D’après lui, le déménagement de l’école de Villars-Tiercelin à Essertes permettrait aux sœurs enseignantes d’être logées sur place, tout comme quatre hommes d’église, qui s’installeraient dans l’appartement existant dans la ferme. Quant à la gêne occasionnée par l’école, il pense que les inquiétudes sont démesurées: «Il y a 8000 véhicules qui passent quotidiennement dans notre village. Là, nous parlons d’une trentaine de voitures.
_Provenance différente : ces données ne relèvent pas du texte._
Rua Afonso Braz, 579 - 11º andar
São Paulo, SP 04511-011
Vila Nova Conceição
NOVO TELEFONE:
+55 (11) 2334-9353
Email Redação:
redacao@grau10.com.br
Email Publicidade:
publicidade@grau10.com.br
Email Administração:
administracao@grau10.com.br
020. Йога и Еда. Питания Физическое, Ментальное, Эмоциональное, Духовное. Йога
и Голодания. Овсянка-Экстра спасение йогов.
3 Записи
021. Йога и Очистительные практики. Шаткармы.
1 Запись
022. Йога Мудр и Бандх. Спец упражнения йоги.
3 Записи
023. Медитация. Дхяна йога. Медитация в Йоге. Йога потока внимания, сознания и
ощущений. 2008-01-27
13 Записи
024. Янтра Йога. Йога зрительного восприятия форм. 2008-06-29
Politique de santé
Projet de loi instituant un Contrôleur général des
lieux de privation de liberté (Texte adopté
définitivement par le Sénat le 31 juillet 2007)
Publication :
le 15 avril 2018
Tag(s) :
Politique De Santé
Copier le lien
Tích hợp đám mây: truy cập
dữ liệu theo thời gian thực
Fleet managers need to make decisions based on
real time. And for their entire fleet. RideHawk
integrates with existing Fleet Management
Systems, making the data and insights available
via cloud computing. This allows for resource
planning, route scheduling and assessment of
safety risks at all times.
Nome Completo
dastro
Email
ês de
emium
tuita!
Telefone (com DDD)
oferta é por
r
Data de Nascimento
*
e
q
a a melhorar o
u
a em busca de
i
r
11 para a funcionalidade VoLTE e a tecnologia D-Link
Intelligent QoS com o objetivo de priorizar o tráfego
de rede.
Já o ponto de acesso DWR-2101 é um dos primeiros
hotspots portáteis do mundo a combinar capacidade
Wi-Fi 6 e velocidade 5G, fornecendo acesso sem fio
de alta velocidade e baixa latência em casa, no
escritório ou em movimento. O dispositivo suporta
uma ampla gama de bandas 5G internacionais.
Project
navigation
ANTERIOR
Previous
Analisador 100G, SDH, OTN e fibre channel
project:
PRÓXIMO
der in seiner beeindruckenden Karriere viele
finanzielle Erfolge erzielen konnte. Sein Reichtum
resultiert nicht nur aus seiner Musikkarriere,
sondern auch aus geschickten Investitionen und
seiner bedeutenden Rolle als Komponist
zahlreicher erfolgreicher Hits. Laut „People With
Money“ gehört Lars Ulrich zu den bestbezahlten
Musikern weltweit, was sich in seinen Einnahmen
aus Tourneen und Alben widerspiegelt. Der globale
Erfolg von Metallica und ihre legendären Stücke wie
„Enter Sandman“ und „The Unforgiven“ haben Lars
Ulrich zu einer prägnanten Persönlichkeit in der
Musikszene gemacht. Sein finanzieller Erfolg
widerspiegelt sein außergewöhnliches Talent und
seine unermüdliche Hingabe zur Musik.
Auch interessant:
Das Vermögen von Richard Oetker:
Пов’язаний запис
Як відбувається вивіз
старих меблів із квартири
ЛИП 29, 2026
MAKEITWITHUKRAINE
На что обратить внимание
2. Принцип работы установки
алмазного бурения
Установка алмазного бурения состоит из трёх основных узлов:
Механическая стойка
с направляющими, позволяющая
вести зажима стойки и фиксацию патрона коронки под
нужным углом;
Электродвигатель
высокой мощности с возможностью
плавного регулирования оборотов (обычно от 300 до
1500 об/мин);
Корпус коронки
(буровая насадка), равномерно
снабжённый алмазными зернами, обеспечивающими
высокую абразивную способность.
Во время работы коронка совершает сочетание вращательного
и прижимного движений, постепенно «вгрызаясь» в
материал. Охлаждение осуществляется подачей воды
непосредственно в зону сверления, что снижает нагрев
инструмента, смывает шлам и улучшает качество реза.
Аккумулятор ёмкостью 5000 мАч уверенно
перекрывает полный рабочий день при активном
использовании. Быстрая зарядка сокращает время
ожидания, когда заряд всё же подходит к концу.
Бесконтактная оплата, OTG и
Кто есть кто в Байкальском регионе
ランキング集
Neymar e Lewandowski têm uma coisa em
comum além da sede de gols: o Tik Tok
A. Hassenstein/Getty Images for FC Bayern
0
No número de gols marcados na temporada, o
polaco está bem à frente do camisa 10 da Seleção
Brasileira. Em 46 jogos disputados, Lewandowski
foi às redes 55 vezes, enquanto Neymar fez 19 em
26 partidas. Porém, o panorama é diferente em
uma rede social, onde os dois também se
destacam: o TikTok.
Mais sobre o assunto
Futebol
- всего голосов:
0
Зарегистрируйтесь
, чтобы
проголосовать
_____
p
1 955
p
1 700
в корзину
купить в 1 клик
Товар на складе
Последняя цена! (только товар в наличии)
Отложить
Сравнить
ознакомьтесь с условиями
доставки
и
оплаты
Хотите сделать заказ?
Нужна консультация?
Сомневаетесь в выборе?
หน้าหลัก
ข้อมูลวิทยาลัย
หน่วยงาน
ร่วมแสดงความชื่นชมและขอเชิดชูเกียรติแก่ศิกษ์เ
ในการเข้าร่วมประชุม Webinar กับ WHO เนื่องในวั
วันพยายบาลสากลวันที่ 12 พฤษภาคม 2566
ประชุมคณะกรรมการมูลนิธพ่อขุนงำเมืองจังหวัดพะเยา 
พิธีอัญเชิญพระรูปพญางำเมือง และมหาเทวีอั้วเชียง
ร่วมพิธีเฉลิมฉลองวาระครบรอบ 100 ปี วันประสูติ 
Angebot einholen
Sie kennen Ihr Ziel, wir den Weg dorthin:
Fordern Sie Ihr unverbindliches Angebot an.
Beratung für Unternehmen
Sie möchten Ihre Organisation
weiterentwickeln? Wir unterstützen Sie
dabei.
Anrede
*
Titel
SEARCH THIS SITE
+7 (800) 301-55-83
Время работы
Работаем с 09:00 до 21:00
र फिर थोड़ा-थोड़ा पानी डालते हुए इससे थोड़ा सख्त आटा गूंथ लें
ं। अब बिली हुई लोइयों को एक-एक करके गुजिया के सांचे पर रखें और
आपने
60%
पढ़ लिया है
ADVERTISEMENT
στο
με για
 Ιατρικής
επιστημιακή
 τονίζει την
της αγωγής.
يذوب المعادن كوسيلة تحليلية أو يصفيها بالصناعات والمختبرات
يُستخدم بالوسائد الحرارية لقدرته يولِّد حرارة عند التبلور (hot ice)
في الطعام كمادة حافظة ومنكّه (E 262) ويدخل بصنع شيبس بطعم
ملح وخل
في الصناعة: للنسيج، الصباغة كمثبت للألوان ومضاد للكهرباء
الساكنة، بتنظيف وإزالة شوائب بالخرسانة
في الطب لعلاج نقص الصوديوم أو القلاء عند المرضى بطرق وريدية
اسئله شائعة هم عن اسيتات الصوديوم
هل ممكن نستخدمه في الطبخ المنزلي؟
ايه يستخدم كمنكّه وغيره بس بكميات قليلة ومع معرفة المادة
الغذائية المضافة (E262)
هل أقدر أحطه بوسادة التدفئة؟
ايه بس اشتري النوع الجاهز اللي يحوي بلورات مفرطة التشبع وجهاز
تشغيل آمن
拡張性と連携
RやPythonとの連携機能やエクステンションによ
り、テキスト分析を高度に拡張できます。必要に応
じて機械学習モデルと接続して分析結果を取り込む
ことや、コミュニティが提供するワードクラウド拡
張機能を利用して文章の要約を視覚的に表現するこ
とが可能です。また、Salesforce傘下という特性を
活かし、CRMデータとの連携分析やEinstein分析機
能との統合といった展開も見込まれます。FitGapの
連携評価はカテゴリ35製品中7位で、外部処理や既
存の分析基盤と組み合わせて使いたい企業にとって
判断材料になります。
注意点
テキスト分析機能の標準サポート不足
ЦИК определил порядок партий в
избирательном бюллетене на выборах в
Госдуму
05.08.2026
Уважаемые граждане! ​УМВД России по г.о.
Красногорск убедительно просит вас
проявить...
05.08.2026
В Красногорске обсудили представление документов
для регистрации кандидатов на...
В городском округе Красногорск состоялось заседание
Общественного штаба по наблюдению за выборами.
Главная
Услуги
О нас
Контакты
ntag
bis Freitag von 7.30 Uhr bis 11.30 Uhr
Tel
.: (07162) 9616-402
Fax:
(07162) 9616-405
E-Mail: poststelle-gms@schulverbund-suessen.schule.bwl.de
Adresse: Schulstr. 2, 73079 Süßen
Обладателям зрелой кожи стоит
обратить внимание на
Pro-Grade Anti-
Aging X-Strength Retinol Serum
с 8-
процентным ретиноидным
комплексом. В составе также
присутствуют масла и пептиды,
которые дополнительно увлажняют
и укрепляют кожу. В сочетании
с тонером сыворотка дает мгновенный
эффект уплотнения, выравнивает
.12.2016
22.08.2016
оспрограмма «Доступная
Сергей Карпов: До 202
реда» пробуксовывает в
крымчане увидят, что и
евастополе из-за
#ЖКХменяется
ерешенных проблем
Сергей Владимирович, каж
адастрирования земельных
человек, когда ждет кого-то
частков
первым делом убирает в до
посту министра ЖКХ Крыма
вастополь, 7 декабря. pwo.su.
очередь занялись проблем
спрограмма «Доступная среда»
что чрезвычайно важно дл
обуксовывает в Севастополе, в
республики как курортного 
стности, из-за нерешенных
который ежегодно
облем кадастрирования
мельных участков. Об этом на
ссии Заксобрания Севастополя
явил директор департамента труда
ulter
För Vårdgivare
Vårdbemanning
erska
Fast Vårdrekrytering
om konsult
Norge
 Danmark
Elles déposeraient des enfants le matin et viendraient les chercher le soir, parce qu’il ne s’agit pas d’un internat, contrairement à ce que nous avons pu entendre.»

Concernant les 300 personnes potentielles dans l’établissement, il tient à clarifier les choses: «Ce chiffre est issu du rapport de risque d’incendie. Ce sont des normes. Mais il ne représente pas du tout le nombre de personnes prévues dans ces locaux. Il s’agit simplement d’un seuil maximal, au niveau sécuritaire. Ce n’est pas du tout ce qui est envisagé par les propriétaires, qui n’ont pas non plus l’intention de donner des messes les dimanches et les jours fériés.»

Pour lui, les prochaines étapes de ce dossier sont claires: «Nous allons attendre les oppositions et les traiter, comme cela se fait d’habitude. La commune sera totalement neutre et les analysera toutes. Il se peut que des ajustements voient alors le jour.» Enfin, concernant la séance d’information «post-mise à l’enquête», jugée trop tardive par les opposants, Laurent Conne rétorque: «Ce ne sera pas trop tard, parce que les membres de l’association auront pu faire valoir leurs droits, exprimer leurs inquiétudes et adresser leurs requêtes à la Municipalité. Encore une fois, les oppositions seront traitées de manière pragmatique, sans aucun parti pris et en toute neutralité.»